Paolo Salom
Ho letto con attenzione il botta e risposta tra Giorgio Israel e Luciano Belli Paci scaturito da un’intervista a Haaretz data da Gunther Grass. Ora, lasciando da parte per un attimo lo scrittore tedesco che – a me almeno – è parso tendenzioso piuttosto che “ambiguo” (non ha nulla di incerto paragonare i morti ebrei nell’Olocausto ai morti tedeschi – quanti soldati? – significa semplicemente voler confondere vittime e carnefici e dunque mondarsi del Male), vale la pena tornare sul punto in questione: la presunta (negata) sacralità, o unicità, della Shoah. Non desidero approfondire la polemica. E nemmeno scansarla dicendo che in entrambe le posizioni si possono trovare punti di verità. Credo invece che l’occasione confermi quanto sia necessario elaborare una visione condivisa di ciò che è stato. Come scrive David Bidussa nel suo saggio Dopo l’ultimo testimone (Einaudi), stiamo per entrare in un’era in cui il passato potrà vivere soltanto nei racconti registrati di persone appartenenti a un altro tempo, ormai invisibili. E la natura di questa memoria (pensiamo al vaticinio di Primo Levi) è tutt’altro che univoca, universalmente accettata, sicura.

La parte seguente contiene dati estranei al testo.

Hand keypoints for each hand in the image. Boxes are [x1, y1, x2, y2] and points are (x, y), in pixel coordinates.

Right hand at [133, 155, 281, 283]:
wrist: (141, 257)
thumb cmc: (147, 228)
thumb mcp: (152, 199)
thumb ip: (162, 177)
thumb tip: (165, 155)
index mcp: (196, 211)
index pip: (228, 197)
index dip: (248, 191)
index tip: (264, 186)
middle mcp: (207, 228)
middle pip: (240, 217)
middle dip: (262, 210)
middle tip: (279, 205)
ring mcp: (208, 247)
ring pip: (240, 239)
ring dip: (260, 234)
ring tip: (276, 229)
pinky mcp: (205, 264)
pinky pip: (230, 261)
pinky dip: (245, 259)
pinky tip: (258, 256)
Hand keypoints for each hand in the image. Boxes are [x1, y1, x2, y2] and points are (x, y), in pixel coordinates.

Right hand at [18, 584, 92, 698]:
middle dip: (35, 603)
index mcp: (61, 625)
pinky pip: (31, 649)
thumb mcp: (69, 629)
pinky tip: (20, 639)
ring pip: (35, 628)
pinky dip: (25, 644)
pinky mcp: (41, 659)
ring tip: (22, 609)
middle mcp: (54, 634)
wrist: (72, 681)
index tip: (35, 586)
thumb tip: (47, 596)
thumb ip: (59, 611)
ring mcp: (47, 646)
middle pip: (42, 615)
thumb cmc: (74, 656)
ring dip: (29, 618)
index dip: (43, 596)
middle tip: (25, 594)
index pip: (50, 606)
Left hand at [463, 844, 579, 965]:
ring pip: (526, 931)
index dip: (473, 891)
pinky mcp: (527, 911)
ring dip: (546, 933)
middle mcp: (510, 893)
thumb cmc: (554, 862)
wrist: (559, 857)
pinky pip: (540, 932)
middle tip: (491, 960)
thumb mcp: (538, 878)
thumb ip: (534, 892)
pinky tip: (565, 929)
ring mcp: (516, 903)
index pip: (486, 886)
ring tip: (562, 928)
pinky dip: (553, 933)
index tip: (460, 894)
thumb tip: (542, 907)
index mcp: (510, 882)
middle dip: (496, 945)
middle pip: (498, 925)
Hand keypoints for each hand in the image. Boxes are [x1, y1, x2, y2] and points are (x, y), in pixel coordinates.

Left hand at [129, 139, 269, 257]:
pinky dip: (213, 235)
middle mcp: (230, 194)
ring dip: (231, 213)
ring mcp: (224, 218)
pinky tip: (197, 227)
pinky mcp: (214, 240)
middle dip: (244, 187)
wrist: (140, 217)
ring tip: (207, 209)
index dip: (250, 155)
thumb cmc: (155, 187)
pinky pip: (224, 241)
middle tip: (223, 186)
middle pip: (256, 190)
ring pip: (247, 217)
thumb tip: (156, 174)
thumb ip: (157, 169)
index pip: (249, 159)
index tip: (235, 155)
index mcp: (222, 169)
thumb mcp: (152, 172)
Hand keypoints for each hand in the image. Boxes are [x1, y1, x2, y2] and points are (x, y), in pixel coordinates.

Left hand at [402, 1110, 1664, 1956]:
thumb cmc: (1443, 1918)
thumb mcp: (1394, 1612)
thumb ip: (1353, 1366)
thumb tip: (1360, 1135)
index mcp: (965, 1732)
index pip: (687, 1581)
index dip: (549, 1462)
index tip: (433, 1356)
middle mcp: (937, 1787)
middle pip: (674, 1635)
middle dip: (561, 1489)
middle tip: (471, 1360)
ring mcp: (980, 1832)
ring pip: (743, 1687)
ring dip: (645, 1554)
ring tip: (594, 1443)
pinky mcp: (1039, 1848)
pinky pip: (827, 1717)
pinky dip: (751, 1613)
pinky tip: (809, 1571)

Così stanno le cose, è la conseguenza della condizione umana (persino lo sbarco sulla Luna o addirittura l’11 Settembre sono messi in discussione, per quanto in modo risibile e però accettato da una parte consistente di “opinione pubblica”). Dunque come tramandare da qui in avanti la Shoah ha un’importanza fondamentale, non solo per gli ebrei. Trovo che la categoria di unicum, riferita al massacro ideato, organizzato e attuato contro gli ebrei possa avere una sua validità. Non tanto per l’episodio in sé (è vero che anche Stalin seppe fare altrettanto) ma perché solo gli ebrei, nei secoli di presenza in Europa (lasciamo da parte il Medio Oriente), hanno dovuto affrontare ripetuti massacri e minacce di sterminio che scaturivano dall’humus culturale della cristianità giudeofobica. In questo senso, per quanto tragico, è davvero unico il destino del popolo ebraico. Nella Storia non si conoscono altri momenti analoghi: diversi popoli hanno conosciuto una fine violenta. Mai totale, peraltro, e tuttavia le civiltà precolombiane sono oggi materia per gli archeologi, così come gli indiani americani lo sono per gli antropologi e gli assistenti sociali.
Noi no, gli ebrei no. E tuttavia quel macigno che chiamiamo Shoah, o Olocausto, o sterminio nazista, è lì, nel nostro ieri. Come dobbiamo ricordarlo? A noi stessi e, soprattutto, agli altri? E’ vero, caro Israel, parlarne in società suscita fastidio, spesso, ma anche solidarietà, in pochi casi: ma qui sono io che lancio un allarme. Perché, perdonate la digressione, questa solidarietà postuma si iscrive nella dimensione degli “ebrei accettati solo quando sono vittime”. E di nuovo siamo al centro della nostra necessità: dove mettiamo quel fardello storico, come dobbiamo raccontarlo ai nostri figli e ai figli degli altri? Come possiamo sganciarci dall’incubo di un evento che, forse, vediamo unico perché desideriamo che non si ripeta quando tutto ci dice “è stato perciò potrà essere di nuovo”? Non certo sacralizzandolo, ché la morte di sei milioni di esseri umani non ha nulla di religioso. Ma nemmeno riducendolo a un avvenimento simile ad altri. Perché così non è. La Shoah è la Shoah. Non dobbiamo avere paura di raccontarla per quello che è stata: il tentativo – fallito? – di annientare la testimonianza vivente della pluralità della Storia, dell’assenza di un Destino, delle infinite scelte che le società si trovano a fare nei secoli. Non possiamo dimenticare sei milioni di anime che ora possono abitare soltanto nei nostri ricordi, come in quelli di chi, perdonate il bisticcio, sceglierà di ricordare.
E’ il momento di guardare avanti, sì, però sapendo quello che c’è dietro, sempre più lontano.